Making zines in Hiroshima.
In another example, we were invited to run a Madzine workshop with local peace activists in Hiroshima, during a visit intended to help us locate our work within a broader context of restorative practices (Spandler, 2024). We were initially nervous—not least about taking our rudimentary form of paper-folding-into-mini-zine to the land of delicately constructed and intricate paper cranes. However, we were impressed—during a 3-hour workshop in which participants shared responses to the Hiroshima bombing and its aftermath (Kurozumi, 2024)—by the weight of the knowledge, especially trauma-related knowledge, that a zine’s frail structure can contain. This all pointed to the versatility, flexibility—and even “magic”—of what a Madzine or a Madzine workshop, can be, and do (Martin-Fowles, 2023).
Conclusion: Learning from Madzines
It is no surprise, given the growing appeal of new creative methods and the resurgence of interest in zines and zine cultures, that researchers have been turning to zines both as subject and as method in their work. In addition, new fields like Mad Studies and Zine Studies have been creating opportunities for those from non-traditional academic backgrounds, including mad-identified people and zinesters, to turn toward research. However, it is important that researchers—wherever they are located—take the ethics and politics of zines seriously and approach such research with care and sensitivity.
This article has explained how we have tried to do that in the context of madness and zines. We sought actively to engage with DIY cultures and to bring their ethos into our research. We attended zine fairs, visited zine libraries, joined in with—and ourselves facilitated—zine making workshops, and made, bought, swapped, and shared Madzines, including through pop-up Madzine libraries. We have actively involved zinesters as coproducers of knowledge, not only through inviting commentary on their own zines, but also through soliciting engagement with the broader theoretical questions that, as researchers, have been exercising us.

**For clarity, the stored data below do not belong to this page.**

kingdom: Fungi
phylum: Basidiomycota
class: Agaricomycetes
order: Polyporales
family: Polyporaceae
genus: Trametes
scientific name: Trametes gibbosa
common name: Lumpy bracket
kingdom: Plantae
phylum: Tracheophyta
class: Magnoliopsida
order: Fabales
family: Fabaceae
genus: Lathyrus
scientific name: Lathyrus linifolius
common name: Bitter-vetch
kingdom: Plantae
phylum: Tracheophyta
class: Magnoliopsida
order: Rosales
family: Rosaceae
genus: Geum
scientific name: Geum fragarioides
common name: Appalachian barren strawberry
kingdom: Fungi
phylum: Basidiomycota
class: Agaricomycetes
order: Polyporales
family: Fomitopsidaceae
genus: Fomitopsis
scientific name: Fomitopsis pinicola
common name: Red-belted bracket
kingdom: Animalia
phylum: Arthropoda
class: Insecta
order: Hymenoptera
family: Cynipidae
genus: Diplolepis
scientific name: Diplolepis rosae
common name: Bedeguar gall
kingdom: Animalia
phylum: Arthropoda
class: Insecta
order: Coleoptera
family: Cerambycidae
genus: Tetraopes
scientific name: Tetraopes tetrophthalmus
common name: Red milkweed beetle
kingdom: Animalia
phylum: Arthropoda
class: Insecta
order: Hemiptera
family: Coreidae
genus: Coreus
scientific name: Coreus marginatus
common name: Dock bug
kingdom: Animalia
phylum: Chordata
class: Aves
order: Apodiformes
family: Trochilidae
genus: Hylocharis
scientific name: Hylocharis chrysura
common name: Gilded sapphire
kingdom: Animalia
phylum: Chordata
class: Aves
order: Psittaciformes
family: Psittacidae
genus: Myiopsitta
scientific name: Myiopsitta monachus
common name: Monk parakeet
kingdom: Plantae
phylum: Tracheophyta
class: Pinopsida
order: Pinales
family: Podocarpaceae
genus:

In those ways, they have been active collaborators in our sense-making process.
In return, we have offered some suggestions and considerations for people interested in researching zines and/or using zines in their research, especially if they are informed by, or in tune with, Mad Studies (or by neighboring disciplines, such as Critical Race Studies, Disability Studies and Queer Studies). We are not prescribing these as definitive methods for researching zines; rather, we are suggesting that researchers need to bring a nuanced understanding of zine culture to bear when considering the implications of the methods that they choose. We do not claim to have resolved the methodological challenges involved in researching zines, let alone those that pertain to “madness” or mental health. Nonetheless, we hope that our reflections may help the increasing numbers of scholars who are using zines in their research to evolve—in the spirit of DIY—their own zine-ic methods.
Footnotes
Declaration of Conflicting Interests
The authors declared no potential conflicts of interest with respect to the research, authorship, and/or publication of this article.
Funding
The authors disclosed receipt of the following financial support for the research, authorship, and/or publication of this article: This work was supported by the Wellcome Trust (Grant number: 219843/Z/19/Z “Crafting Contention: The role of zines in contesting mental health, knowledge and practice”).